Con particular deleite estoy terminando la lectura de una narrativa fantástica de la chilena Isabel Allende. En esta ocasión incursiona en lo que son las raíces indígenas que nos sustentan, y saca a la luz gota a gota la sangre propia, mezcla de misticismo, magia e imaginación. En “La Ciudad de las Bestias’’ encontramos una Allende renovada, que casa divertidamente lo abstracto y lo concreto en una gala de manejos iliterarios que transportan al lector a mundos inimaginables, para cuestionar el qué y el por qué de la vida.
Regalo de un muy querido amigo, este libro llega precisamente cuando se vuelve urgente revisar la vida y la muerte, en el contexto de un mundo violento y violentado. La amenaza de la guerra del milenio pende sobre nuestras existencias; danza de muerte, cuyo vaivén resulta en ratos precipitado por las voces que defienden una y otra postura de las dos naciones en conflicto: Irak y Estados Unidos. Naciones grandes y pequeñas van alineándose por propia convicción, por simpatía o simplemente orilladas por presiones económicas, a uno u otro lado de la mesa de negociaciones.
En el contexto de todos los días observamos que la violencia impacta cada vez más. Desde el que rebasa a la brava, o no respeta los señalamientos de tránsito; hasta los que se matan por un desacuerdo banal. Tal parece que pasamos del primer intercambio de palabras a la ofuscación, y de ésta a la descarga violenta en contra del otro. En cuestión de segundos el arma blanca o de fuego ha cortado para siempre una o más existencias, por un móvil que nunca será justificado.
En lo general parece que hemos perdido el respeto por la vida, hablando desde su principio hasta las etapas finales. Nos ha invadido una falsa percepción de que ésta es un cuento que puede leerse y releerse a voluntad. No estamos yendo a fondo para entender que una vez que escapa de aquel cuerpo, no volverá. Será una partida física absoluta, sin segundas partes o “secuelas”.
Hace escasos días hubo un dramático accidente en el cruce vial donde se ubica mi casa. Mecanismo que se repite con relativa frecuencia: Un vehículo que tiene alto no lo respeta, y el que tiene la vía libre conduce a alta velocidad. De suerte que el segundo impacta al primero y lo proyecta contra la pared de una casa habitación. De puro milagro no hubo pérdidas humanas que lamentar, seguramente la misma juventud que llevó a los protagonistas a actuar irreflexivamente, los protegió de lo que en una persona mayor pudo haber sido fatal. Durante las siguientes dos horas la mitad de la población pasó por el sitio del percance, informado por alguna telaraña informática misteriosa. A bordo de muchos y muy variados vehículos pasaban, se frenaban a evaluar la cuantía de los daños y la forma en que la grúa lograba sacar el vehículo impactado del jardín de la casa afectada.

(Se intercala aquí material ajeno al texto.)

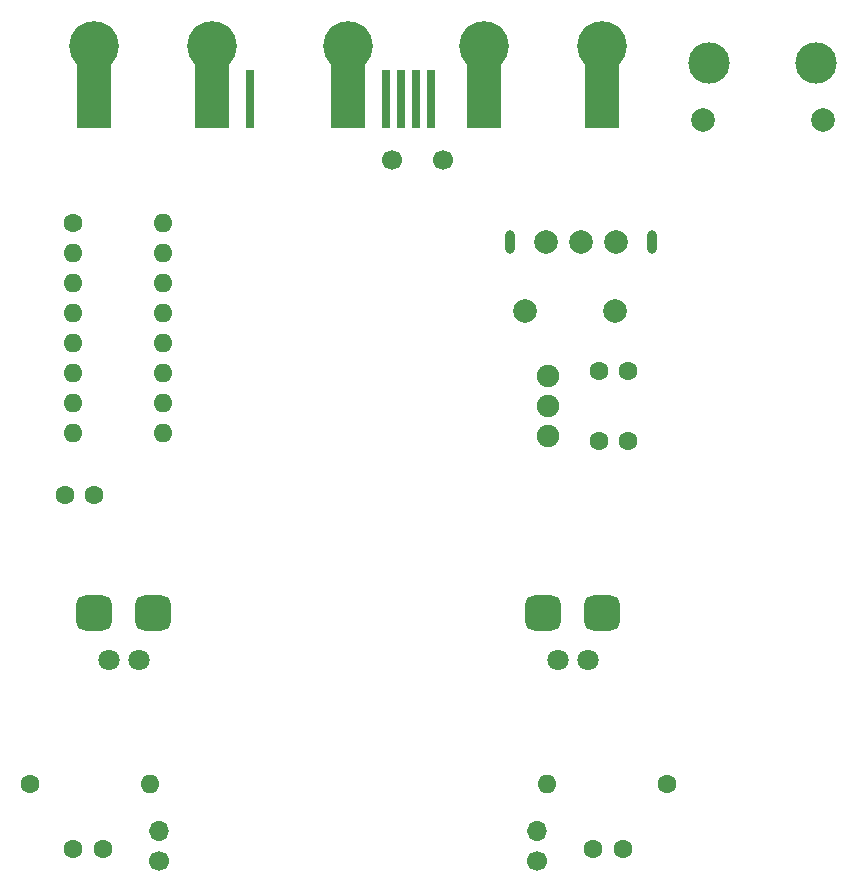
<source format=gbr>
%TF.GenerationSoftware,KiCad,Pcbnew,(6.0.11)*%
%TF.CreationDate,2024-03-11T20:00:13-03:00*%
%TF.ProjectId,bitmovel,6269746d-6f76-4656-9c2e-6b696361645f,rev?*%
%TF.SameCoordinates,Original*%
%TF.FileFunction,Soldermask,Bot*%
%TF.FilePolarity,Negative*%
%FSLAX46Y46*%
G04 Gerber Fmt 4.6, Leading zero omitted, Abs format (unit mm)*
G04 Created by KiCad (PCBNEW (6.0.11)) date 2024-03-11 20:00:13*
%MOMM*%
%LPD*%
G01*
G04 APERTURE LIST*
G04 Aperture macros list*
%AMRoundRect*
0 Rectangle with rounded corners*
0 $1 Rounding radius*
0 $2 $3 $4 $5 $6 $7 $8 $9 X,Y pos of 4 corners*
0 Add a 4 corners polygon primitive as box body*
4,1,4,$2,$3,$4,$5,$6,$7,$8,$9,$2,$3,0*
0 Add four circle primitives for the rounded corners*
1,1,$1+$1,$2,$3*
1,1,$1+$1,$4,$5*
1,1,$1+$1,$6,$7*
1,1,$1+$1,$8,$9*
0 Add four rect primitives between the rounded corners*
20,1,$1+$1,$2,$3,$4,$5,0*
20,1,$1+$1,$4,$5,$6,$7,0*
20,1,$1+$1,$6,$7,$8,$9,0*
20,1,$1+$1,$8,$9,$2,$3,0*%
G04 Aperture macros list end*
%ADD10C,1.600000*%
%ADD11O,1.600000X1.600000*%
%ADD12C,4.200000*%
%ADD13R,3.000000X7.000000*%
%ADD14R,0.800000X5.000000*%
%ADD15C,1.800000*%
%ADD16C,1.905000*%
%ADD17RoundRect,0.400000X0.000000X0.600000X0.000000X0.600000X0.000000X-0.600000X0.000000X-0.600000X0*%
%ADD18C,2.000000*%
%ADD19C,3.500000*%
%ADD20C,1.700000*%
%ADD21O,1.700000X1.700000*%
%ADD22RoundRect,0.750000X0.750000X0.750000X-0.750000X0.750000X-0.750000X-0.750000X0.750000X-0.750000X0*%
%ADD23RoundRect,0.750000X-0.750000X-0.750000X0.750000X-0.750000X0.750000X0.750000X-0.750000X0.750000X0*%
G04 APERTURE END LIST*
D10*
%TO.C,R1*%
X177000000Y-112500000D03*
D11*
X166840000Y-112500000D03*
%TD*%
D12*
%TO.C,J2*%
X138500000Y-50000000D03*
X150000000Y-50000000D03*
X128500000Y-50000000D03*
X161500000Y-50000000D03*
X171500000Y-50000000D03*
D13*
X128500000Y-53500000D03*
X138500000Y-53500000D03*
D14*
X141710000Y-54500000D03*
D13*
X150000000Y-53500000D03*
D14*
X153210000Y-54500000D03*
X155750000Y-54500000D03*
D13*
X161500000Y-53500000D03*
X171500000Y-53500000D03*
D14*
X154480000Y-54500000D03*
X157020000Y-54500000D03*
%TD*%
D10*
%TO.C,U2*%
X126700000Y-65000000D03*
D11*
X126700000Y-67540000D03*
X126700000Y-70080000D03*
X126700000Y-72620000D03*
X126700000Y-75160000D03*
X126700000Y-77700000D03*
X126700000Y-80240000D03*
X126700000Y-82780000D03*
X134320000Y-82780000D03*
X134320000Y-80240000D03*
X134320000Y-77700000D03*
X134320000Y-75160000D03*
X134320000Y-72620000D03*
X134320000Y-70080000D03*
X134320000Y-67540000D03*
X134320000Y-65000000D03*
%TD*%
D15*
%TO.C,REF\u002A\u002A*%
X129730000Y-102000000D03*
X132270000Y-102000000D03*
%TD*%
%TO.C,REF\u002A\u002A*%
X167730000Y-102000000D03*
X170270000Y-102000000D03*
%TD*%
D16*
%TO.C,U1*%
X166900000Y-83000000D03*
X166900000Y-80460000D03*
X166900000Y-77920000D03*
%TD*%
D17*
%TO.C,SW1*%
X163700000Y-66600000D03*
X175700000Y-66600000D03*
D18*
X172700000Y-66600000D03*
X169700000Y-66600000D03*
X166700000Y-66600000D03*
%TD*%
%TO.C,D3*%
X165000000Y-72500000D03*
X172620000Y-72500000D03*
%TD*%
D10*
%TO.C,C1*%
X171200000Y-77500000D03*
X173700000Y-77500000D03*
%TD*%
%TO.C,C2*%
X171200000Y-83500000D03*
X173700000Y-83500000D03*
%TD*%
%TO.C,C3*%
X126000000Y-88000000D03*
X128500000Y-88000000D03*
%TD*%
D19*
%TO.C,J1*%
X180580000Y-51500000D03*
X189580000Y-51500000D03*
D18*
X180000000Y-56300000D03*
X190160000Y-56300000D03*
%TD*%
D10*
%TO.C,D1*%
X170700000Y-118000000D03*
X173240000Y-118000000D03*
%TD*%
%TO.C,R2*%
X123037600Y-112500000D03*
D11*
X133197600Y-112500000D03*
%TD*%
D10*
%TO.C,D2*%
X129250000Y-118000000D03*
X126710000Y-118000000D03*
%TD*%
D20*
%TO.C,J6*%
X134000000Y-119000000D03*
D21*
X134000000Y-116460000D03*
%TD*%
D20*
%TO.C,J7*%
X157988000Y-59690000D03*
%TD*%
%TO.C,J9*%
X166000000Y-119000000D03*
D21*
X166000000Y-116460000D03*
%TD*%
D20*
%TO.C,J8*%
X153670000Y-59690000D03*
%TD*%
D22*
%TO.C,J3*%
X133500000Y-98000000D03*
X128500000Y-98000000D03*
%TD*%
D23*
%TO.C,J4*%
X166500000Y-98000000D03*
X171500000Y-98000000D03*
%TD*%
M02*

</source>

Unas cuantas horas después todo volvía a la normalidad; quedaba en el pavimento un gran montón de vidrios de los múltiples parabrisas involucrados en el accidente, y un poste a medio caer... Y ya los chicos otra vez volvían a tomar el crucero con la imprudencia que los previos, sin hacer alto.
De alguna manera nos está fallando enseñar a los niños, y a nuestros contemporáneos, y a las naciones, el respeto por la vida en todas sus manifestaciones. Desde el que se acaba la hamburguesa y la soda de lata que compró en el vecino país y deja los envases en la banqueta demostrando no entender el impacto ecológico que produce, hasta el que acaba de plomazos con el primero que dice o hace algo que no es de su parecer... Desde la chica que se saca el niño porque “dejárselo sería arruinar su futuro”, hasta el que, sabiendo que hay vida en ese ser, se preocupa más por las focas del Mar del Norte.
Nos está faltando el contacto con la naturaleza; recobrar la capacidad de asombro ante un atardecer que hace despliegue de encendidos escarlatas para invitarnos a creer que hay un Dios, que los milagros existen, y que no todo es azar. Despegarnos de los programas idiotizantes y asomarnos a ver por un momento la vida real que palpita por las calles, entre los niños, en la marcha claudicante del anciano que no ceja pese a sus limitaciones físicas.
Como Isabel Allende, crearnos nuestro propio “tepuí”, ciudad mágica en el interior de cada cual, para entender que la vida es sagrada, de valor inconmensurable, y no reciclable, más allá de las alucinaciones de los raelianos.